Put yet another way, the Toolbox only outputs observations, and it is up to you to interpret the observations. In this way, the Toolbox is like a thermometer. Suppose you live in Miami (Florida, United States). Suppose it is the month of July. Suppose the thermometer outside reads 90° Farenheit. What might you think? Suppose it is February and the thermometer outside reads 32°. What might you think? Finally, suppose it is July again, and the thermometer reads 115°. In each case you may interpret the results differently. Some people might call the temperature “hot”. Other’s will called it “normal”. Still others might call it “cold”. Some people might even think the equipment is broken or climate change is being manifested. It is up to you to interpret the observations made by the Toolbox.

The Toolbox only outputs the most mundane of truths, but more sublime truths can be garnered through interpretation.

Quip #4¶

There are zero 100% correct ways to model a study carrel; model your study carrel in the hopes of telling a compelling story.

Quip #5¶

Modeling text – whether you use the Toolbox or not – is an iterative process: 1) articulate a research question, 2) identify content which might address the question, 3) obtain the content, 4) model (analyze) the content, 5) address the question, 6) go to Step #1. The process is never done.

Quip #6¶

The hardest part of effectively exploiting your study carrels is two-fold. First, you must articulate a research question. The question(s) can range from the mundane to the sublime. Examples might include:

Measured in number of words, how big is this study carrel and how difficult might it be to use and understand?
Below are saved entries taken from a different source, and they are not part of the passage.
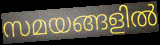
സമയങ്ങളിൽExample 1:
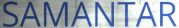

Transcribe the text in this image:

SAMANTAR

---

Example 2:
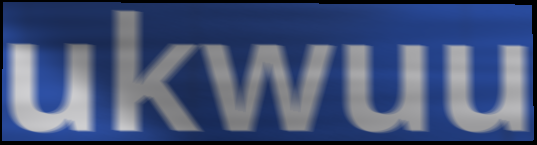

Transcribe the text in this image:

ukwuu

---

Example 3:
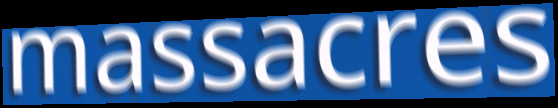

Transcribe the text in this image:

massacres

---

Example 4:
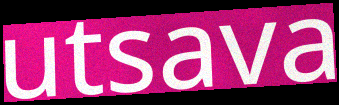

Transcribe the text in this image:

utsava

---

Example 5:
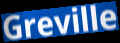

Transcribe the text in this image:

GrevilleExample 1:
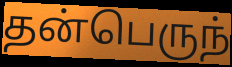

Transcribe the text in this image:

தன்பெருந்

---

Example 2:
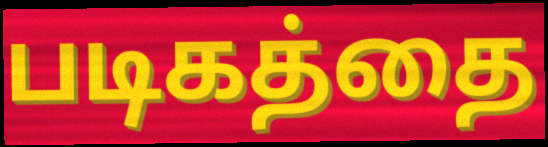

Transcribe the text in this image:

படிகத்தை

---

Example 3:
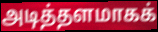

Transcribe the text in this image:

அடித்தளமாகக்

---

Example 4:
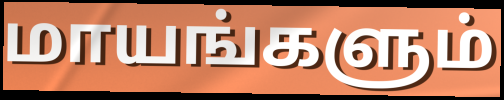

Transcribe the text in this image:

மாயங்களும்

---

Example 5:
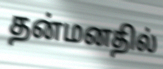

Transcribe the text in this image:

தன்மனதில்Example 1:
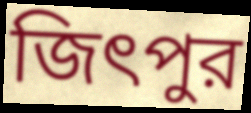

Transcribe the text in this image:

জিৎপুর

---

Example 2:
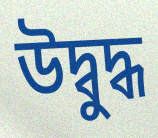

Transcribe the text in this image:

উদ্বুদ্ধ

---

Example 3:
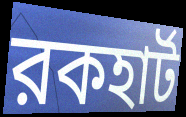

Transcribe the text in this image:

রকহার্ট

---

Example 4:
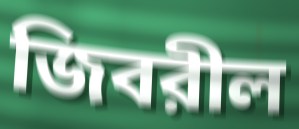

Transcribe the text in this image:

জিবরীল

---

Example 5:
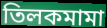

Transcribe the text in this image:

তিলকমামা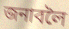
জনাবলৈ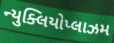
ન્યુક્લિયોપ્લાઝમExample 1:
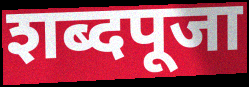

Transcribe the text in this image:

शब्दपूजा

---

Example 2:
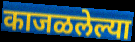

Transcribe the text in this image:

काजळलेल्या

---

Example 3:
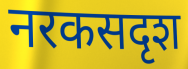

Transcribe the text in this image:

नरकसदृश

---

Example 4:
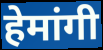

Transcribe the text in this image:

हेमांगी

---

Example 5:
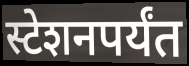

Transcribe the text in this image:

स्टेशनपर्यंत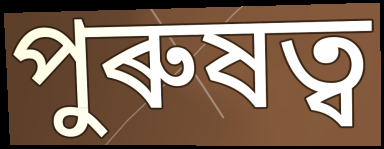
পুৰুষত্বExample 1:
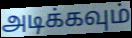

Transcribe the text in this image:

அடிக்கவும்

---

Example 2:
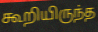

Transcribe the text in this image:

கூறியிருந்த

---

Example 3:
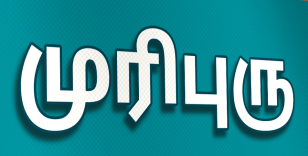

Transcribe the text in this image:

முரிபுரு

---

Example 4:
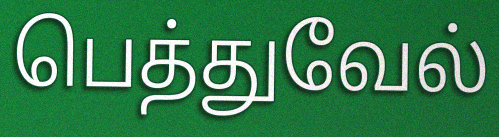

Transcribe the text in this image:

பெத்துவேல்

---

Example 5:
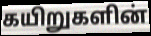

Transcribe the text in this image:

கயிறுகளின்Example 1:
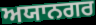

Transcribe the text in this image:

ਅਯਾਨਗਰ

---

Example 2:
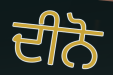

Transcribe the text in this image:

ਦੀਨੋ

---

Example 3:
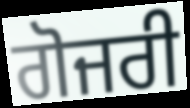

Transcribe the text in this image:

ਗੋਜਰੀ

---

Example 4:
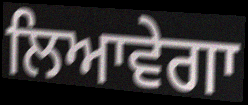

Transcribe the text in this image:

ਲਿਆਵੇਗਾ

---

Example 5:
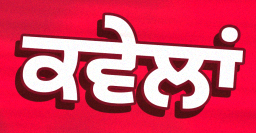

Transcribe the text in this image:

ਕਵੇਲਾਂ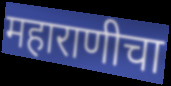
महाराणीचा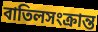
বাতিলসংক্রান্ত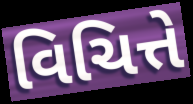
વિચિત્તેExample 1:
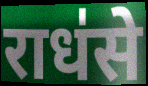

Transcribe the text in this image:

राध॑से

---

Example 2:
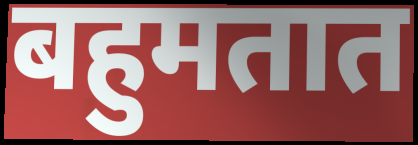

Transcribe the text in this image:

बहुमतात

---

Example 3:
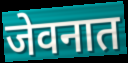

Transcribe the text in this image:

जेवनात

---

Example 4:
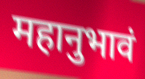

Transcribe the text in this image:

महानुभावं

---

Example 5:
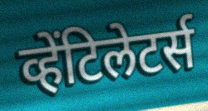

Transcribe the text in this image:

व्हेंटिलेटर्सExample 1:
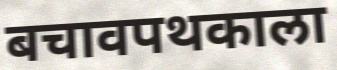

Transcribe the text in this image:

बचावपथकाला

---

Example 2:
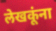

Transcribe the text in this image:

लेखकूंना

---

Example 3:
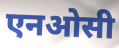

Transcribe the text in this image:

What are each of the items in my study carrel about? How can they be described?

Who or what is mentioned in this study carrel, what do they do, and how are they related to each other?

What is the defintion of love, honor, truth, and beauty?

How does St. Augustine define love, and how is his defintion different from Rousseau’s?

To a large degree, your ability to articulate research questions hinges on your ability to think critically.

Second, effectively exploiting study carrels is dependent on your ability to quickly and easily tranform one data structure to another. The majority of the time, to accomplish this task, you need to know how to:

redirect the Toolbox’s output to a file

edit the output; this can be done a text editor, a spreadsheet-like application, or programatically

save the edits

open the edits in a more specific analysis program or visualization application

Text editors and spreadsheet-like applications are indispensble for the person who does not know how to write software. You must know how to use the applications’ find/replace functions, add or delete columns of content, and export the results to any number of formats: CSV, TSV, plain text, other delimited formats, JSON, etc. All of this is true because more specific analysis programs and visualization applications (such as concordancers, word cloud generators, network analysis applications, topic modelers, etc.) require their input to be in a myriad of data structures.

To a large degree, your ability to transform one data structure to another is a matter of practice and attention to detail. Believe me, it is not rocket surgery.